Sterbehilfe nimmt zu

Sterbehilfe nimmt zu

Die Zahlen zeigen es schwarz auf weiss: Auch im Thurgau hat Exit im 2016 mehr Menschen in den vorzeitigen Tod befördert.

Oft höre ich dann die Bemerkung, es sei richtig, dass die Menschen selbstbestimmt sterben dürfen.  Diese Art von Selbstbestimmung muss meines Erachtens hinterfragt werden, insbesondere wenn der krankheitsbedingte Tod nicht unmittelbar bevorsteht. Als Ärztin erlebte ich einige Menschen, welche einen ernsthaften Suizidversuch machten, jedoch dank rechtzeitigem Eingreifen von Angehörigen oder medizinischer Hilfe nicht daran starben. Fast alle lebten nachher gerne weiter. Studien belegen, dass weit mehr als die Hälfte für die Rettung dankbar ist und sich am weiteren Leben freut. Diese Tatsache zeigt, dass der Sterbewunsch eben oft nicht so konstant ist, wie Exit und andere Sterbehilfeorganisationen uns glaubhaft machen. Die mit deren Hilfe Verstorbenen können wir nachher nicht mehr fragen. Aber wir wissen: Der Lebenswille ist ein Stehaufmännchen – Gott sei Dank! Insbesondere bei psychischen Krankheiten erachte ich deshalb die Tätigkeit von Exit als hochproblematisch.  Zudem ist eine Selbsttötung für die Angehörigen belastend, obwohl sie im ersten Moment vielleicht aufatmen. Hinterher leiden sie sehr oft an Selbstvorwürfen und fragen sich, was sie zu einem natürlichen Ableben hätten beitragen können.

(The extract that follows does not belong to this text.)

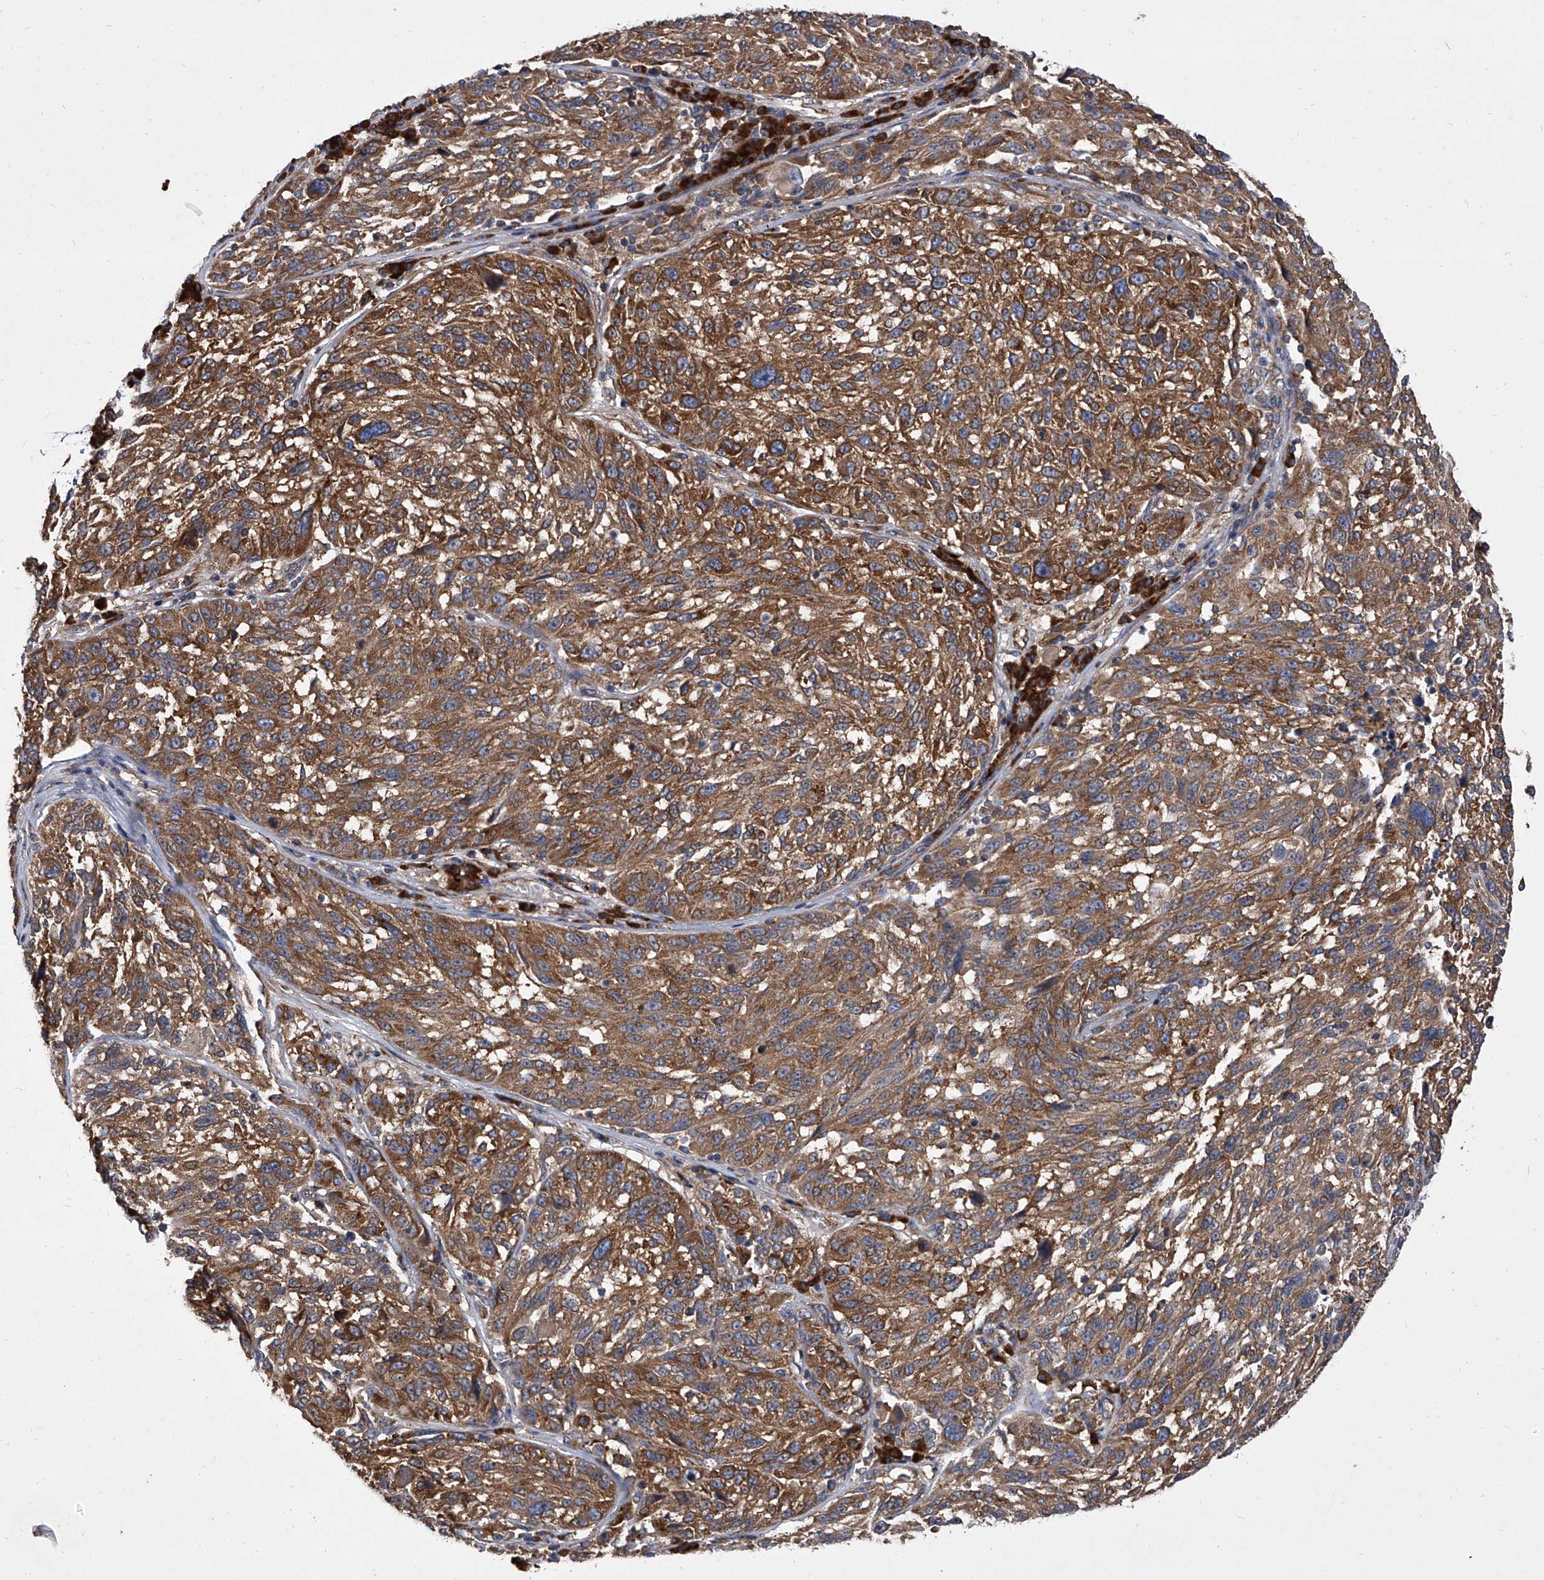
{"staining": {"intensity": "moderate", "quantity": ">75%", "location": "cytoplasmic/membranous"}, "tissue": "melanoma", "cell_type": "Tumor cells", "image_type": "cancer", "snomed": [{"axis": "morphology", "description": "Malignant melanoma, NOS"}, {"axis": "topography", "description": "Skin"}], "caption": "Immunohistochemical staining of malignant melanoma demonstrates moderate cytoplasmic/membranous protein positivity in approximately >75% of tumor cells.", "gene": "EIF2S2", "patient": {"sex": "male", "age": 53}}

 Aus all diesen Gründen sollte die Schwelle zur Selbsttötung mit Exit auf keinen Fall gesenkt werden. Es darf meines Erachtens auch keine Pflegeheimleitung dazu gezwungen werden, Exit in ihren Räumen zuzulassen. Vielmehr dürfen wir die Schwerkranken ermutigen, die Hilfe der Palliativ Care anzunehmen. Die Palliativstation im Kantonsspital Münsterlingen und die Leistungen von Pflegeheimen und Spitex im palliativen Bereich bieten sehr viel mehr Hilfe als noch vor wenigen Jahren. Diese dürfen wir dankbar annehmen.